1 min read

Scrambled Gene Caused Deafness. One Injection Restored Hearing.

One gene. One injection. Silence, gone. Half of these patients now hear at normal levels.

Forty-two people were born unable to hear a single sound. Their inner ears were structurally intact; one gene was just wrong. A new trial out of China, now the largest and longest of its kind, gave each of them a single injection of corrected genetic material, and 90 percent showed marked improvements in hearing over the next several years.

The culprit is a mutation in a gene called OTOF, which produces a protein the inner ear needs to convert sound into nerve signals. The trial involved 42 participants across eight sites in China, mostly children but also three adults, all starting with complete hearing loss. The therapy delivers a working copy of the OTOF gene directly into the inner ear. Most participants saw improvement within weeks of treatment, with continued gains over time. No serious treatment-related side effects were reported.

By the study's end at 2.5 years, more than half had reached normal hearing levels. The children improved more than the adults did, but the results suggest adults can benefit too. The OTOF mutation accounts for a small fraction of inherited deafness cases, but the research team is already adapting the platform to target GJB2, the most common cause of genetic hearing loss.

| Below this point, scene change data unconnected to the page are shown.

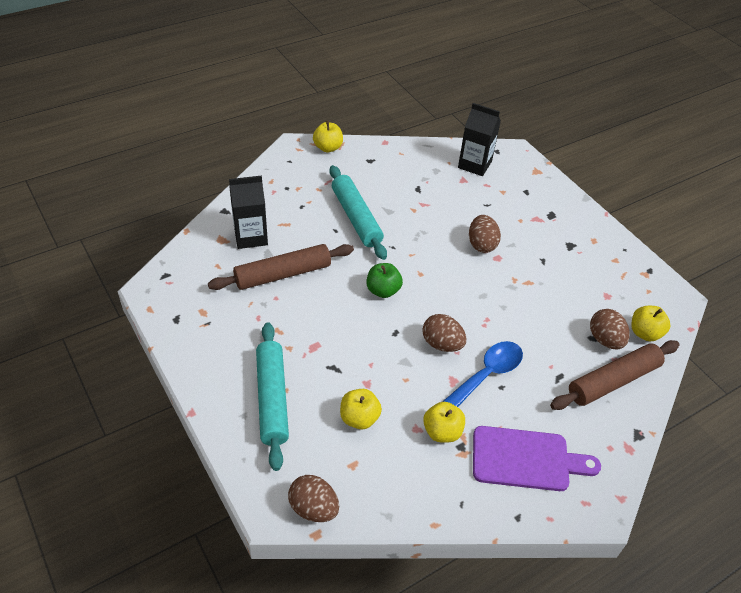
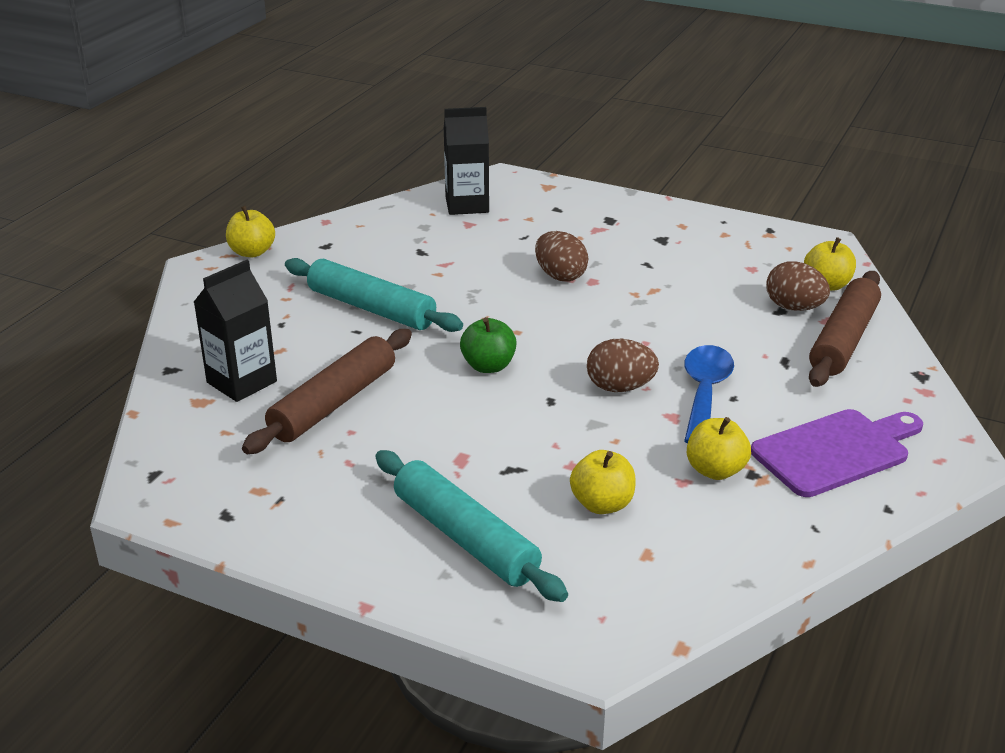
camera: 30 degrees left, 15 degrees down
brown egg [288,475,339,522] -> none

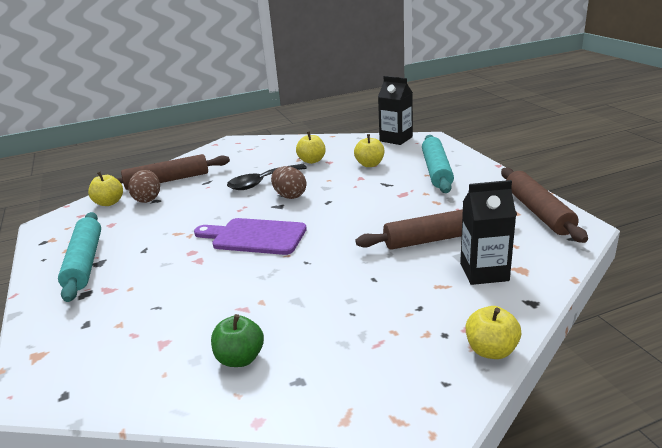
camera: 135 degrees left, 5 degrees down
yellow apple [226,206,275,257] -> yellow apple moved to [466,306,521,359]
turquoise rolling pin [285,258,463,332] -> turquoise rolling pin moved to [58,212,101,302]
black carton [444,107,489,215] -> black carton moved to [378,76,413,145]
green apple [460,317,517,373] -> green apple moved to [211,314,264,367]
brown egg [535,231,588,281] -> none
blue spoon [684,345,734,443] -> black spoon [227,164,307,190]
purple cutting board [751,409,923,497] -> purple cutting board moved to [194,218,307,255]
none -> brown rolling pin [501,167,588,243]

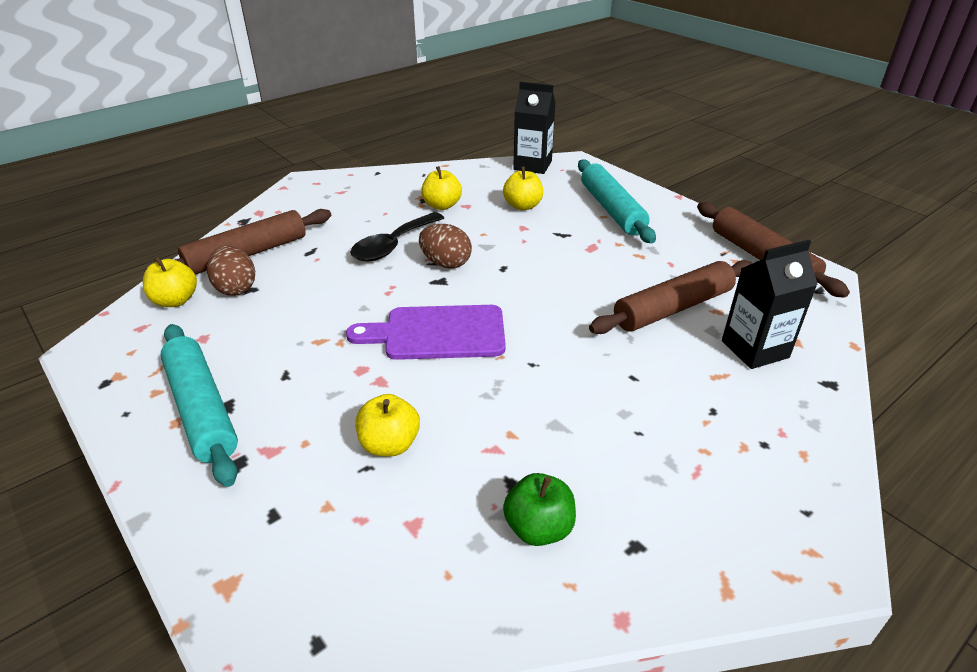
camera: 20 degrees left, 10 degrees up
yellow apple [466,306,521,359] -> yellow apple moved to [355,394,420,456]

After two and a half years, more than half of the participants could hear a whisper.

Read the full story at Live Science, April 22, 2026


Hot Take: The part where parents watched their kids respond to sound for the first time within weeks of a single injection is the kind of thing that makes you forgive medicine for every time it said "we're not sure yet." A body that can be reprogrammed with one corrected instruction, years after birth, is the plot twist nobody's giving enough credit for.